Saved data entries
======

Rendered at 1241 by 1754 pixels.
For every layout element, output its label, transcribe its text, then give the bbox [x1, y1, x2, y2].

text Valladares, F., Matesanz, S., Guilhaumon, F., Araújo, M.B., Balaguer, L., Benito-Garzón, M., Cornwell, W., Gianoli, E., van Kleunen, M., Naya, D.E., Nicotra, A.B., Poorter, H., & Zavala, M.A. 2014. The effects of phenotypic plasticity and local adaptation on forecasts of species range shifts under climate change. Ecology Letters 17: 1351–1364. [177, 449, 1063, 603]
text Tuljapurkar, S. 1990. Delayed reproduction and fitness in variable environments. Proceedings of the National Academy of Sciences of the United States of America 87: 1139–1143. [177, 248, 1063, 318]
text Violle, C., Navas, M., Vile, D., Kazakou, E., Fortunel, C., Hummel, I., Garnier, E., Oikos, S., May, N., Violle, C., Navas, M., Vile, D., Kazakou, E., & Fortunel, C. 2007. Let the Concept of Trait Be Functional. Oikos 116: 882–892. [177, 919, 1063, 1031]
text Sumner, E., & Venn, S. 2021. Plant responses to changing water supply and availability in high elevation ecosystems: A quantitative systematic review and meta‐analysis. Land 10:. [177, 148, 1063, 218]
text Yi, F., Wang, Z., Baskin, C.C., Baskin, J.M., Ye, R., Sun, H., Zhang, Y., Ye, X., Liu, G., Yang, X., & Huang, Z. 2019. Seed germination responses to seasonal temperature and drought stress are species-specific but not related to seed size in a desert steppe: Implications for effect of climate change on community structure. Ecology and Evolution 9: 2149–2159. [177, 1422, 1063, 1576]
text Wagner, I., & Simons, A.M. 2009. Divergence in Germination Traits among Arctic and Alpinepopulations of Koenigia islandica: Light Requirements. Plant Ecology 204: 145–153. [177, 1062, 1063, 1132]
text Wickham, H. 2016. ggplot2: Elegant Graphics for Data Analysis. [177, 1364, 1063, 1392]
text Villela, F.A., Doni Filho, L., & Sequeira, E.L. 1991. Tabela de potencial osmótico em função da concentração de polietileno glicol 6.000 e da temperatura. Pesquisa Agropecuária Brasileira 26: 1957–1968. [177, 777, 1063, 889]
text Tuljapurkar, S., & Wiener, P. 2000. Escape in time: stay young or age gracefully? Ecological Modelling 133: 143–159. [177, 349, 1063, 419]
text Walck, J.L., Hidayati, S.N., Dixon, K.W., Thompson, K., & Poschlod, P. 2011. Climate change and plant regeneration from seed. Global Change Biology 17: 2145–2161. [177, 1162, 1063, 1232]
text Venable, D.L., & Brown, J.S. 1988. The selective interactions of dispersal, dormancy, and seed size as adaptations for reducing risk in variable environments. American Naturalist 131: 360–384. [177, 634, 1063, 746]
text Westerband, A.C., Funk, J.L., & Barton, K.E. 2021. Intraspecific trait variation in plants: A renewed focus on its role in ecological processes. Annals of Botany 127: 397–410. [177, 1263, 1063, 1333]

======

AIM OF THE EXERCISE →
Go through the entries above and count the lines holding the word "seed"; write nothing but the number.

EXERCISE RESULT →
3